Additional resources

  • For the vGPU mediated devices to work properly on the assigned VMs, NVIDIA vGPU guest software licensing needs to be set up for the VMs. For further information and instructions, see the NVIDIA virtual GPU software documentation.

12.2. Removing NVIDIA vGPU devices

To change the configuration of assigned vGPU mediated devices, the existing devices have to be removed from the assigned VMs.

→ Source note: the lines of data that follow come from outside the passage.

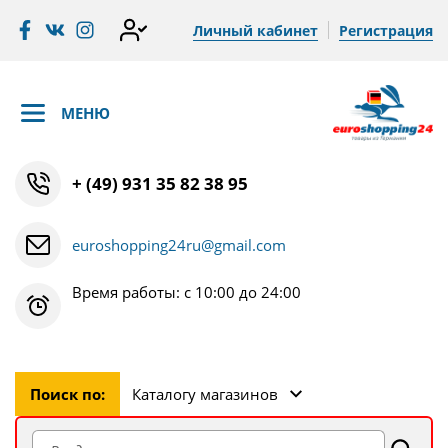
Личный кабинет
Регистрация
МЕНЮ
+ (49) 931 35 82 38 95
euroshopping24ru@gmail.com
Время работы: с 10:00 до 24:00
Поиск по:
Каталогу магазинов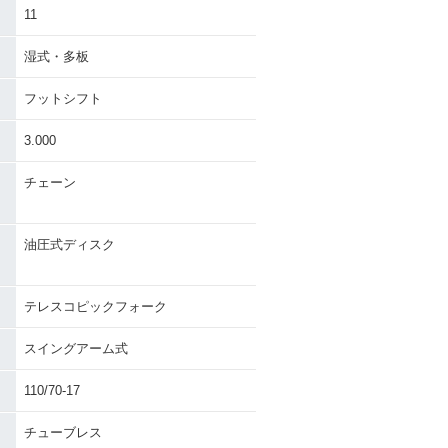
11
湿式・多板
フットシフト
3.000
チェーン
油圧式ディスク
テレスコピックフォーク
スイングアーム式
110/70-17
チューブレス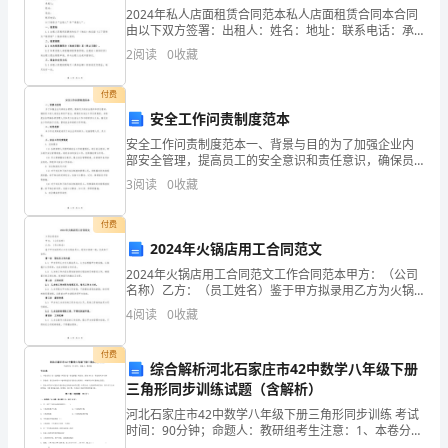
留
2024年私人店面租赁合同范本私人店面租赁合同本合同
学
由以下双方签署：出租人：姓名：地址：联系电话：承
租人：姓名：地址：联系电话：以下简称为“出租人”和
2
阅读
0
收藏
“承租人”。一、租赁物1.1 出租人同意将其拥有的
学
付费
费，
安全工作问责制度范本
人能够继续向上读。
一
安全工作问责制度范本一、背景与目的为了加强企业内
部安全管理，提高员工的安全意识和责任意识，确保员
般
工的人身安全和财产安全，特制定本安全工作问责制
3
阅读
0
收藏
度。本制度旨在明确各级管理人员和员工在安全工作中
在
的职责与义
付费
2-
2024年火锅店用工合同范文
3
2024年火锅店用工合同范文工作合同范本甲方：（公司
名称）乙方：（员工姓名）鉴于甲方拟录用乙方为火锅
万
店员工，经双方协商一致，达成如下合同：第一条 职位
4
阅读
0
收藏
及工作内容1.1 甲方录用乙方为火锅店员工，乙
新
付费
综合解析河北石家庄市42中数学八年级下册
币
三角形同步训练试题（含解析）
之
河北石家庄市42中数学八年级下册三角形同步训练 考试
文的。
时间：90分钟；命题人：教研组考生注意：1、本卷分第
I卷（选择题）和第Ⅱ卷（非选择题）两部分，满分100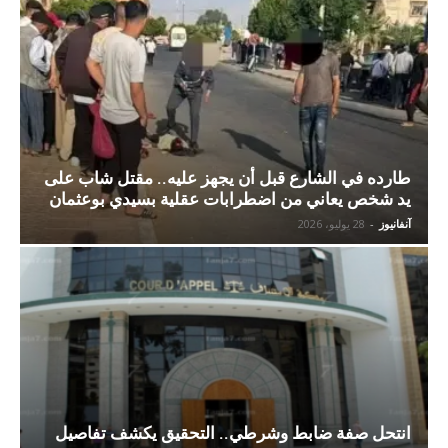
طارده في الشارع قبل أن يجهز عليه.. مقتل شاب على
يد شخص يعاني من اضطرابات عقلية بسيدي بوعثمان
آنفانيوز
-
28 يوليو، 2026
انتحل صفة ضابط وشرطي.. التحقيق يكشف تفاصيل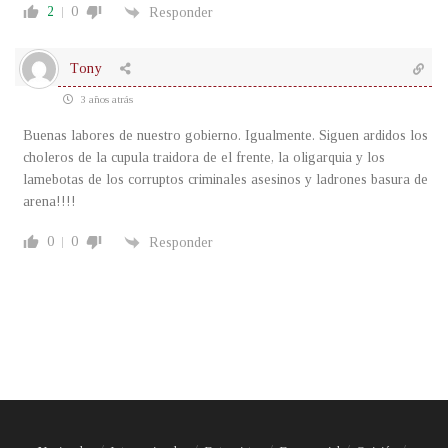
2
0
Responder
Tony
3 años atrás
Buenas labores de nuestro gobierno. Igualmente. Siguen ardidos los
choleros de la cupula traidora de el frente, la oligarquia y los
lamebotas de los corruptos criminales asesinos y ladrones basura de
arena!!!!
0
0
Responder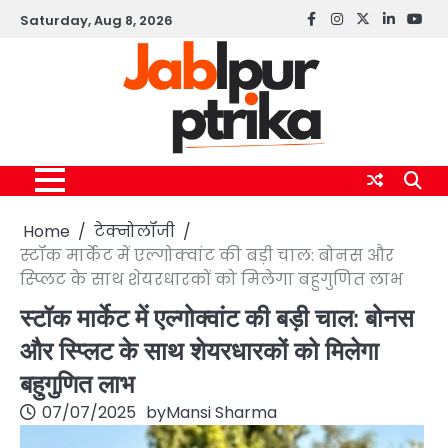
Skip
Saturday, Aug 8, 2026
Facebook
instagram
twitter
linkedin
yout
to
content
Home
टेक्नोलॉजी
स्टॉक मार्केट में एल्गोक्वांट की बड़ी चाल: बोनस और
स्प्लिट के साथ शेयरधारकों को मिलेगा बहुगुणित लाभ
स्टॉक मार्केट में एल्गोक्वांट की बड़ी चाल: बोनस
और स्प्लिट के साथ शेयरधारकों को मिलेगा
बहुगुणित लाभ
07/07/2025
by
Mansi Sharma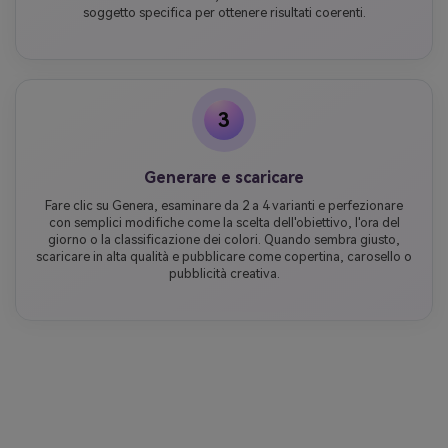
soggetto specifica per ottenere risultati coerenti.
3
Generare e scaricare
Fare clic su Genera, esaminare da 2 a 4 varianti e perfezionare
con semplici modifiche come la scelta dell'obiettivo, l'ora del
giorno o la classificazione dei colori. Quando sembra giusto,
scaricare in alta qualità e pubblicare come copertina, carosello o
pubblicità creativa.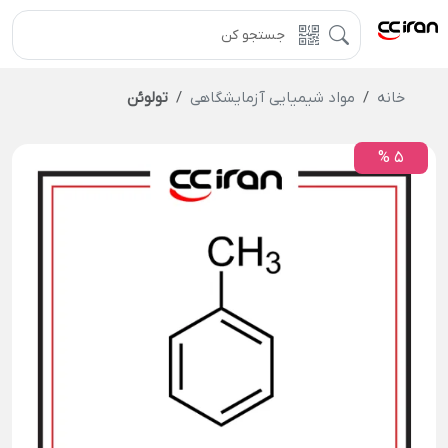
خانه
مواد شیمیایی آزمایشگاهی
تولوئن
5 %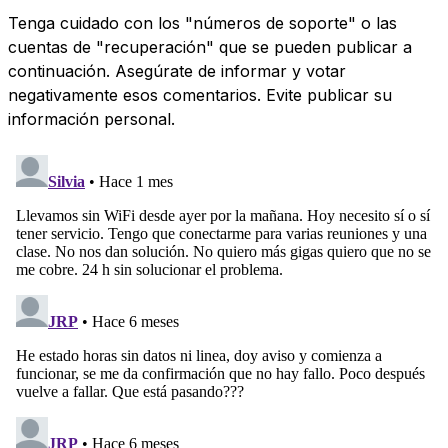
Tenga cuidado con los "números de soporte" o las
cuentas de "recuperación" que se pueden publicar a
continuación. Asegúrate de informar y votar
negativamente esos comentarios. Evite publicar su
información personal.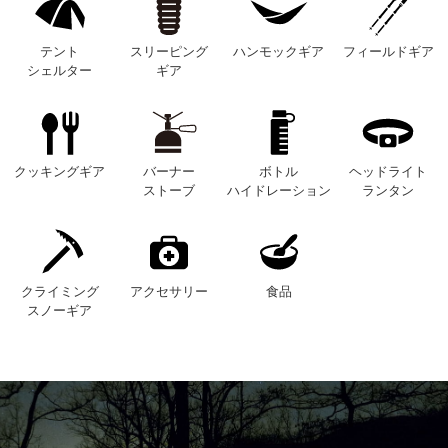
テント
スリーピング
ハンモックギア
フィールドギア
シェルター
ギア
クッキングギア
バーナー
ボトル
ヘッドライト
ストーブ
ハイドレーション
ランタン
クライミング
アクセサリー
食品
スノーギア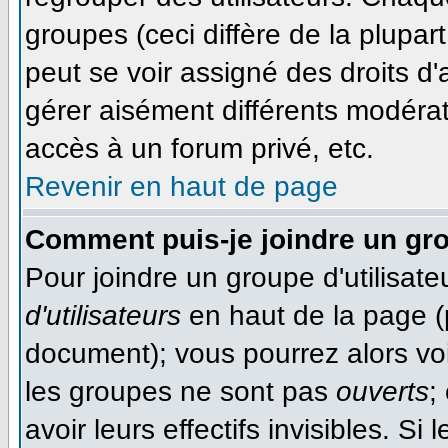
groupes (ceci diffère de la plupa
peut se voir assigné des droits d'
gérer aisément différents modéra
accès à un forum privé, etc.
Revenir en haut de page
Comment puis-je joindre un gro
Pour joindre un groupe d'utilisateu
d'utilisateurs
en haut de la page (
document); vous pourrez alors voir
les groupes ne sont pas
ouverts
;
avoir leurs effectifs invisibles. S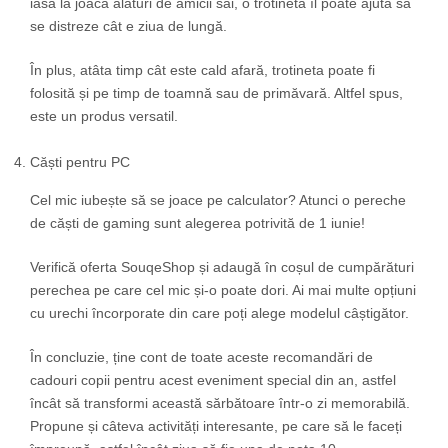
iasă la joacă alături de amicii săi, o trotinetă îl poate ajuta să
se distreze cât e ziua de lungă.
În plus, atâta timp cât este cald afară, trotineta poate fi
folosită și pe timp de toamnă sau de primăvară. Altfel spus,
este un produs versatil.
Căști pentru PC
Cel mic iubește să se joace pe calculator? Atunci o pereche
de căști de gaming sunt alegerea potrivită de 1 iunie!
Verifică oferta SouqeShop și adaugă în coșul de cumpărături
perechea pe care cel mic și-o poate dori. Ai mai multe opțiuni
cu urechi încorporate din care poți alege modelul câștigător.
În concluzie, ține cont de toate aceste recomandări de
cadouri copii pentru acest eveniment special din an, astfel
încât să transformi această sărbătoare într-o zi memorabilă.
Propune și câteva activități interesante, pe care să le faceți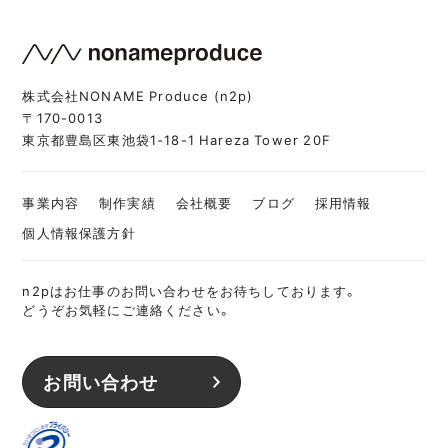
株式会社NONAME Produce (n2p)
〒170-0013
東京都豊島区東池袋1-18-1 Hareza Tower 20F
事業内容
制作実績
会社概要
ブログ
採用情報
個人情報保護方針
n2pはお仕事のお問い合わせをお待ちしております。
どうぞお気軽にご連絡ください。
お問い合わせ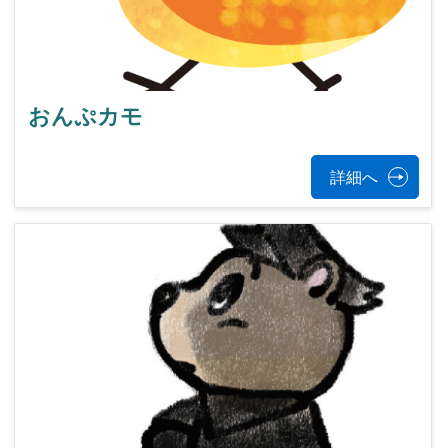
おんぷカモ
詳細へ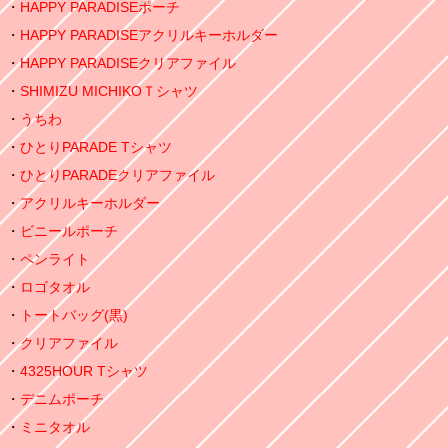
HAPPY PARADISEポーチ
HAPPY PARADISEアクリルキーホルダー
HAPPY PARADISEクリアファイル
SHIMIZU MICHIKOＴシャツ
うちわ
ひとりPARADE Tシャツ
ひとりPARADEクリアファイル
アクリルキーホルダー
ビニールポーチ
ペンライト
ロゴタオル
トートバッグ(黒)
クリアファイル
4325HOUR Tシャツ
デニムポーチ
ミニタオル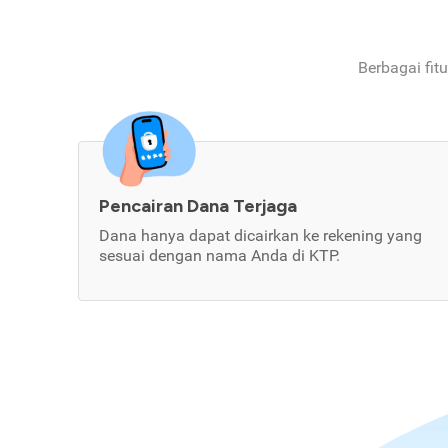
Berbagai fit
Pencairan Dana Terjaga
Dana hanya dapat dicairkan ke rekening yang
sesuai dengan nama Anda di KTP.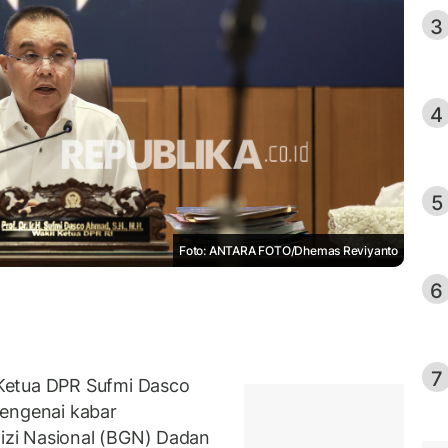
3
4
5
Foto: ANTARA FOTO/Dhemas Reviyanto
6
7
Ketua DPR Sufmi Dasco
ngenai kabar
zi Nasional (BGN) Dadan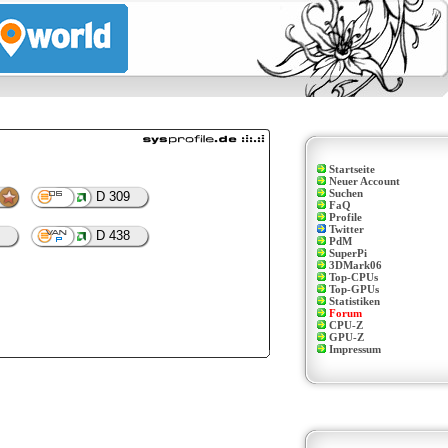
Startseite
Neuer Account
Suchen
D 309
FaQ
Profile
Twitter
D 438
PdM
SuperPi
3DMark06
Top-CPUs
Top-GPUs
Statistiken
Forum
CPU-Z
GPU-Z
Impressum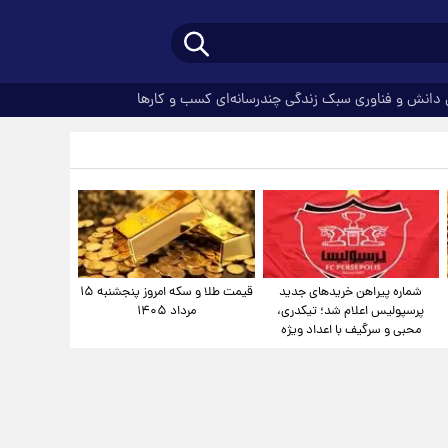
دانش و فناوری
سبک زندگی
چندرسانه‌ای
کسب و کارها
شماره پیراهن خریدهای جدید
قیمت طلا و سکه امروز پنجشنبه ۱۵
پرسپولیس اعلام شد؛ تیکدری،
مرداد ۱۴۰۵
محبی و سرگیف با اعداد ویژه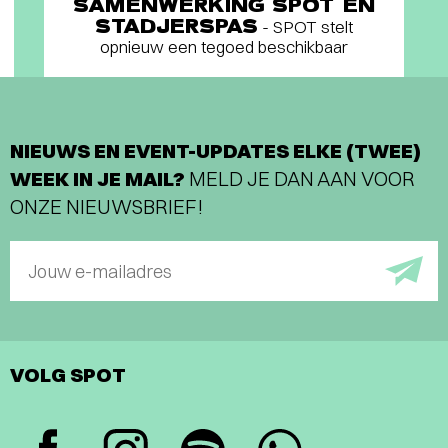
SAMENWERKING SPOT EN
STADJERSPAS
- SPOT stelt
opnieuw een tegoed beschikbaar
NIEUWS EN EVENT-UPDATES ELKE (TWEE)
WEEK IN JE MAIL?
MELD JE DAN AAN VOOR
ONZE NIEUWSBRIEF!
Jouw e-mailadres
VOLG SPOT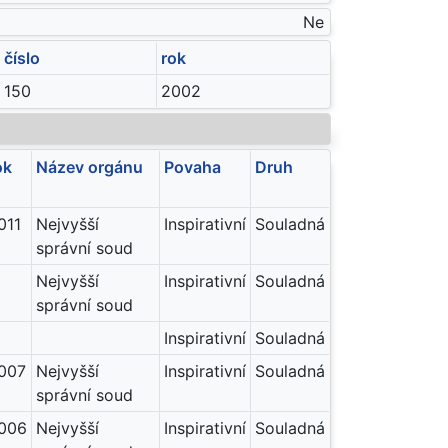
Ne
číslo
rok
150
2002
ok
Název orgánu
Povaha
Druh
011
Nejvyšší
Inspirativní
Souladná
správní soud
Nejvyšší
Inspirativní
Souladná
správní soud
Inspirativní
Souladná
007
Nejvyšší
Inspirativní
Souladná
správní soud
006
Nejvyšší
Inspirativní
Souladná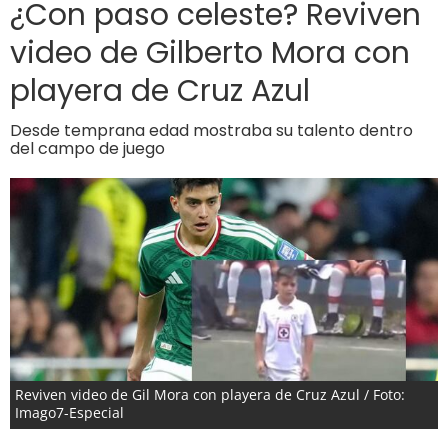
¿Con paso celeste? Reviven
video de Gilberto Mora con
playera de Cruz Azul
Desde temprana edad mostraba su talento dentro
del campo de juego
Reviven video de Gil Mora con playera de Cruz Azul / Foto:
Imago7-Especial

For instructions, see below:

Procedure

  • To remove a mediated vGPU device, use the following command when the device is inactive, and replace uuid with the UUID of the device, for example 30820a6f-b1a5-4503-91ca-0c10ba58692a:

    # echo 1 > /sys/bus/mdev/devices/uuid/remove

    Note that attempting to remove a vGPU device that is currently in use by a VM triggers the following error:

    echo: write error: Device or resource busy

12.3. Obtaining NVIDIA vGPU information about your system

To evaluate the capabilities of the vGPU features available to you, you can obtain additional information about mediated devices on your system, such as how many mediated devices of a given type can be created.

Procedure

  • Use the virsh nodedev-list --cap mdev_types and virsh nodedev-dumpxml commands.

    For example, the following output shows available vGPU types if you are using a physical Tesla P4 card:

    $ virsh nodedev-list --cap mdev_types
    pci_0000_01_00_0
    $ virsh nodedev-dumpxml pci_0000_01_00_0
    <...>
      <capability type='mdev_types'>
        <type id='nvidia-70'>
          <name>GRID P4-8A</name>
          <deviceAPI>vfio-pci</deviceAPI>
          <availableInstances>1</availableInstances>
        </type>
        <type id='nvidia-69'>
          <name>GRID P4-4A</name>
          <deviceAPI>vfio-pci</deviceAPI>
          <availableInstances>2</availableInstances>
        </type>
        <type id='nvidia-67'>
          <name>GRID P4-1A</name>
          <deviceAPI>vfio-pci</deviceAPI>
          <availableInstances>8</availableInstances>
        </type>
        <type id='nvidia-65'>
          <name>GRID P4-4Q</name>
          <deviceAPI>vfio-pci</deviceAPI>
          <availableInstances>2</availableInstances>
        </type>
        <type id='nvidia-63'>
          <name>GRID P4-1Q</name>
          <deviceAPI>vfio-pci</deviceAPI>
          <availableInstances>8</availableInstances>
        </type>
        <type id='nvidia-71'>
          <name>GRID P4-1B</name>
          <deviceAPI>vfio-pci</deviceAPI>
          <availableInstances>8</availableInstances>
        </type>
        <type id='nvidia-68'>
          <name>GRID P4-2A</name>
          <deviceAPI>vfio-pci</deviceAPI>
          <availableInstances>4</availableInstances>
        </type>
        <type id='nvidia-66'>
          <name>GRID P4-8Q</name>
          <deviceAPI>vfio-pci</deviceAPI>
          <availableInstances>1</availableInstances>
        </type>
        <type id='nvidia-64'>
          <name>GRID P4-2Q</name>
          <deviceAPI>vfio-pci</deviceAPI>
          <availableInstances>4</availableInstances>
        </type>
      </capability>
    </...>

12.4. Remote desktop streaming services for NVIDIA vGPU

The following remote desktop streaming services have been successfully tested for use with the NVIDIA vGPU feature in RHEL 8 hosts:

  • HP-RGS - Note that it is currently not possible to use HP-RGS with RHEL 8 VMs.
  • Mechdyne TGX - Note that it is currently not possible to use Mechdyne TGX with Windows Server 2016 VMs.
  • NICE DCV - When using this streaming service, Red Hat recommends using fixed resolution settings, as using dynamic resolution in some cases results in a black screen. In addition, it is currently not possible to use NICE DCV with RHEL 8 VMs.